Radiation Heat Transfer in the HVAC Module of SOLIDWORKS Flow Simulation

Radiation is one of the three primary modes of heat transfer, alongside conduction and convection. Unlike conduction and convection, which require a medium (solid, liquid, or gas) to transfer heat, radiation can occur through a vacuum.

Radiation heat transfer is a critical aspect of thermal analysis in HVAC systems. In SOLIDWORKS Flow Simulation, the HVAC module provides advanced capabilities to simulate radiative heat transfer, enhancing the accuracy and reliability of thermal simulations.

SOLIDWORKS Flow Simulation offers two primary models for simulating radiation heat transfer:

1. Discrete Transfer Method
2. Discrete Ordinates Method (only available with HVAC module)

The Discrete Ordinates Method is exclusive to the HVAC module and provides enhanced capabilities for simulating complex radiative heat transfer.  As stated in SOLIDWORKS Flow Simulation technical reference, the Discrete Ordinates model is a way to approximately solve the radiative transfer equation (RTE) by discretizing both the XYZ-domain and the angular variables that specify the direction of radiation [1].  In this method, the radiative transfer equation (RTE) is solved for a set of discrete directions s representing the directional domain of 4π at any position within the computational domain defined by the position vector r.

The directional domain is broken down into a specified number of equal solid angles or directions. The total number of directions is defined by the user-specified value of the Discretization level. Within each direction, the radiation intensity is considered constant.

The Discrete Ordinates model

Based on the following assumptions [1]:

• The whole 4π directional domain at any location within the computational domain is discretized into the specified number of equal solid angles.
• Radiation-absorptive (semi-transparent) solids absorb and emit heat radiation in accordance with the specified solid material absorption coefficient. Scattering is not considered.
• Surfaces of opaque solids absorb the incident heat radiation in accordance with their specified emissivity coefficients, the rest incident radiation is reflected specularly or diffusively, or via both ways, in accordance with the specified specularity coefficient.
• Radiation absorptive solids reflect radiation specularly, the radiation is refracted in accordance with the specified refraction indices of the solid and adjacent medium. The refraction index value cannot exceed 4.

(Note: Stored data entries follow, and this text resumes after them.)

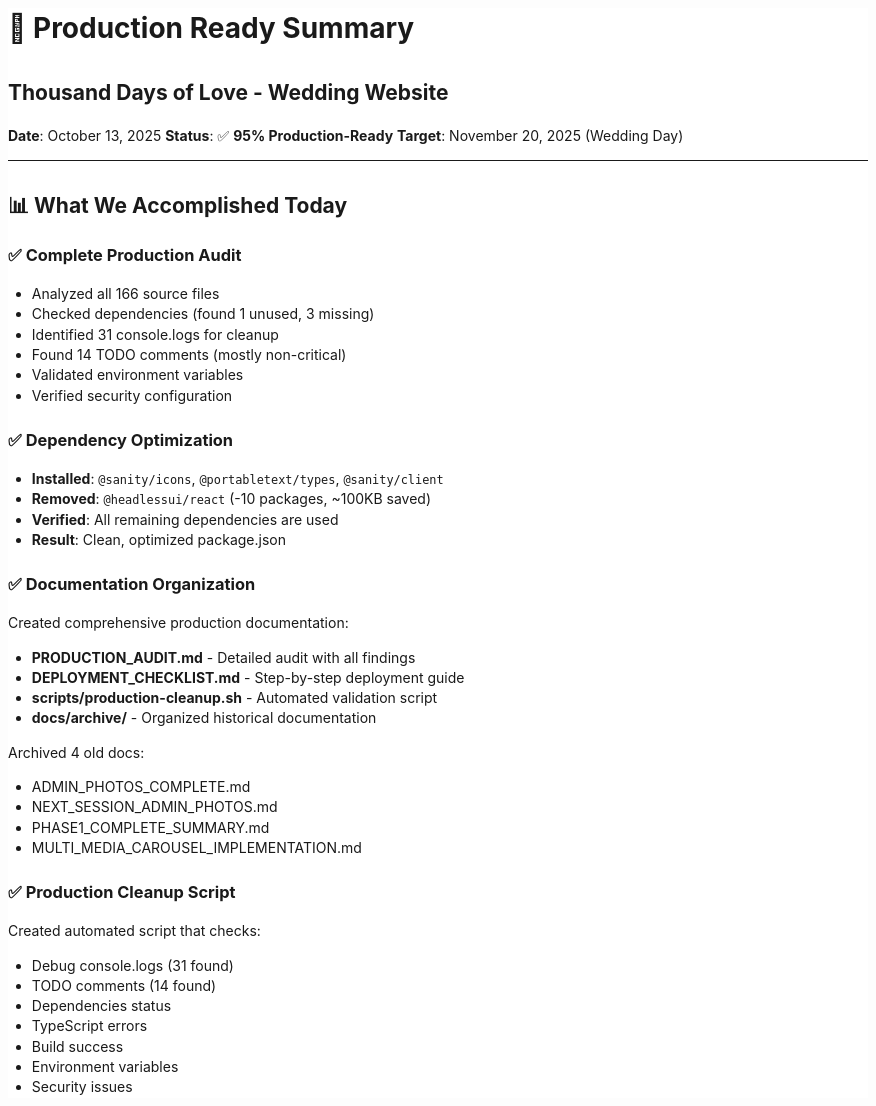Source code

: # 🎉 Production Ready Summary
## Thousand Days of Love - Wedding Website

**Date**: October 13, 2025
**Status**: ✅ **95% Production-Ready**
**Target**: November 20, 2025 (Wedding Day)

---

## 📊 What We Accomplished Today

### ✅ Complete Production Audit
- Analyzed all 166 source files
- Checked dependencies (found 1 unused, 3 missing)
- Identified 31 console.logs for cleanup
- Found 14 TODO comments (mostly non-critical)
- Validated environment variables
- Verified security configuration

### ✅ Dependency Optimization
- **Installed**: `@sanity/icons`, `@portabletext/types`, `@sanity/client`
- **Removed**: `@headlessui/react` (-10 packages, ~100KB saved)
- **Verified**: All remaining dependencies are used
- **Result**: Clean, optimized package.json

### ✅ Documentation Organization
Created comprehensive production documentation:
- **PRODUCTION_AUDIT.md** - Detailed audit with all findings
- **DEPLOYMENT_CHECKLIST.md** - Step-by-step deployment guide
- **scripts/production-cleanup.sh** - Automated validation script
- **docs/archive/** - Organized historical documentation

Archived 4 old docs:
- ADMIN_PHOTOS_COMPLETE.md
- NEXT_SESSION_ADMIN_PHOTOS.md
- PHASE1_COMPLETE_SUMMARY.md
- MULTI_MEDIA_CAROUSEL_IMPLEMENTATION.md

### ✅ Production Cleanup Script
Created automated script that checks:
- Debug console.logs (31 found)
- TODO comments (14 found)
- Dependencies status
- TypeScript errors
- Build success
- Environment variables
- Security issues
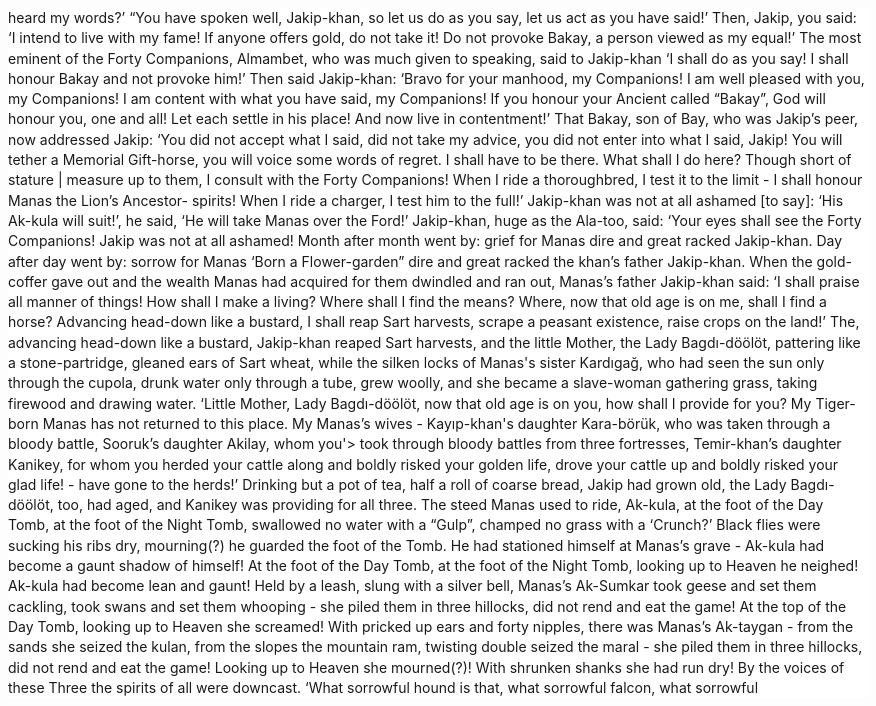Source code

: heard my words?’
“You have spoken well, Jakip-khan, so let us do as you say, let us act as you
have said!’
Then, Jakip, you said: ‘I intend to live with my fame! If anyone offers gold,
do not take it! Do not provoke Bakay, a person viewed as my equal!’
The most eminent of the Forty Companions, Almambet, who was much
given to speaking, said to Jakip-khan ‘I shall do as you say! I shall honour Bakay
and not provoke him!’
Then said Jakip-khan: ‘Bravo for your manhood, my Companions! I am well
pleased with you, my Companions! I am content with what you have said, my
Companions! If you honour your Ancient called “Bakay”, God will honour
you, one and all! Let each settle in his place! And now live in contentment!’
That Bakay, son of Bay, who was Jakip’s peer, now addressed Jakip: ‘You did
not accept what I said, did not take my advice, you did not enter into what I said,
Jakip! You will tether a Memorial Gift-horse, you will voice some words of
regret. I shall have to be there. What shall I do here? Though short of stature |
measure up to them, I consult with the Forty Companions! When I ride a
thoroughbred, I test it to the limit - I shall honour Manas the Lion’s Ancestor-
spirits! When I ride a charger, I test him to the full!’
Jakip-khan was not at all ashamed [to say]: ‘His Ak-kula will suit!’, he said,
‘He will take Manas over the Ford!’ Jakip-khan, huge as the Ala-too, said: ‘Your
eyes shall see the Forty Companions! Jakip was not at all ashamed!
Month after month went by: grief for Manas dire and great racked 
Jakip-khan. Day after day went by: sorrow for Manas ‘Born a Flower-garden” dire
and great racked the khan’s father Jakip-khan. When the gold-coffer gave out
and the wealth Manas had acquired for them dwindled and ran out, Manas’s
father Jakip-khan said: ‘I shall praise all manner of things! How shall I make a
living?
Where shall I find the means? Where, now that old age is on me, shall I find a
horse? Advancing head-down like a bustard, I shall reap Sart harvests, scrape a
peasant existence, raise crops on the land!’
The, advancing head-down like a bustard, Jakip-khan reaped Sart harvests,
and the little Mother, the Lady Bagdı-döölöt, pattering like a stone-partridge,
gleaned ears of Sart wheat, while the silken locks of Manas's sister Kardıgağ,
who had seen the sun only through the cupola, drunk water only through a
tube, grew woolly, and she became a slave-woman gathering grass, taking
firewood and drawing water.
‘Little Mother, Lady Bagdı-döölöt, now that old age is on you, how shall I
provide for you? My Tiger-born Manas has not returned to this place. My
Manas’s wives - Kayıp-khan's daughter Kara-börük, who was taken through
a bloody battle, Sooruk’s daughter Akilay, whom you'> took through bloody
battles from three fortresses, Temir-khan’s daughter Kanikey, for whom you
herded your cattle along and boldly risked your golden life, drove your cattle up
and boldly risked your glad life! - have gone to the herds!’
Drinking but a pot of tea, half a roll of coarse bread, Jakip had grown old, the
Lady Bagdı-döölöt, too, had aged, and Kanikey was providing for all three.
The steed Manas used to ride, Ak-kula, at the foot of the Day Tomb, at the
foot of the Night Tomb, swallowed no water with a “Gulp”, champed no grass
with a ‘Crunch?’ Black flies were sucking his ribs dry, mourning(?) he guarded
the foot of the Tomb. He had stationed himself at Manas’s grave - Ak-kula had
become a gaunt shadow of himself! At the foot of the Day Tomb, at the foot of
the Night Tomb, looking up to Heaven he neighed! Ak-kula had become lean
and gaunt!
Held by a leash, slung with a silver bell, Manas’s Ak-Sumkar took geese and
set them cackling, took swans and set them whooping - she piled them in three
hillocks, did not rend and eat the game! At the top of the Day Tomb, looking up
to Heaven she screamed!
With pricked up ears and forty nipples, there was Manas’s Ak-taygan - from
the sands she seized the kulan, from the slopes the mountain ram, twisting 
double seized the maral - she piled them in three hillocks, did not rend and eat the
game! Looking up to Heaven she mourned(?)! With shrunken shanks she had
run dry!
By the voices of these Three the spirits of all were downcast.
‘What sorrowful hound is that, what sorrowful falcon, what sorrowful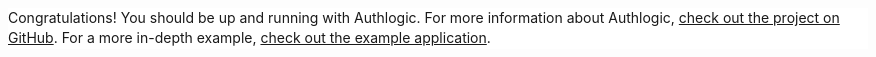 Congratulations! You should be up and running with Authlogic. For more information about Authlogic, [check out the project on GitHub][1]. For a more in-depth example, [check out the example application][2].

[1]: http://github.com/binarylogic/authlogic
[2]: http://github.com/binarylogic/authlogic_example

The spectrum can be specified for radiation from the computational domain boundaries and for radiation sources set on surfaces of opaque solids.  A multiband (Discrete Bands) approach is used to model spectral dependencies in radiative heat transfer.

At the surfaces of opaque solids, incident heat radiation is absorbed depending on the specified emissivity coefficient, and the rest of the incident radiation is reflected. The opaque surfaces can also emit heat radiation diffusively in accordance with the surface temperature and the specified emissivity coefficient.  Since all fluids are considered as transparent to heat radiation, the heat radiation propagates through them, as well as through transparent solids, without any interaction with them.  However, as the heat radiation is traced through the computational domain by the discrete ordinates method, the “false scattering” effect caused by the discretization inaccuracies can appear. Creating a finer computational mesh along with a higher discretization level allows for the reduction of this effect.

The example below shows heat transfer by conduction and radiation, including the radiation absorption in semi-transparent solids and the radiation spectrum for a halogen floodlight operating in indoor conditions without any forced cooling. The model consists of a halogen floodlight with aluminum housing that houses a quartz glass front window, a silicone gasket, an aluminum internal reflector, a ceramic lamp holder, and a 150 W linear halogen lamp.

The radiation source was defined for the bulb lamp filament and the diffusive power was defined to be dependent on the convective heat transfer rate of the filament.

Radiative surfaces were specified using user-defined material properties and pre-defined Whitebody wall material in SOLIDWORKS Flow Simulation’s engineering database.

Materials for Bulb and Glass were set to be semi-transparent using the “absorptive” option.   This setting enables these two solid bodies to absorb heat radiation within their volume.

To improve the accuracy of the simulation when using the Discrete Ordinate method, a higher level of discretization can be specified in the Calculation control option.

The image below shows the surface plot of glass temperature distribution and the cut plot of the total temperature distribution of both fluid and solids.

Accurate thermal analysis is crucial for designing efficient and effective heating, ventilation, and air conditioning solutions. The HVAC module’s advanced radiation capabilities enable engineers to:

• Assess the impact of solar heat gain on building interiors and HVAC loads.
• Analyze heat transfer between surfaces, including walls, floors, and ceilings, to optimize thermal comfort and energy efficiency.
• Model Semi-Transparent Materials to accurately simulate the behavior of materials like glass which can absorb and transmit radiation.

By utilizing the advanced features of the Discrete Ordinates Method, users can achieve higher fidelity in their simulations, leading to better design-informed product innovations.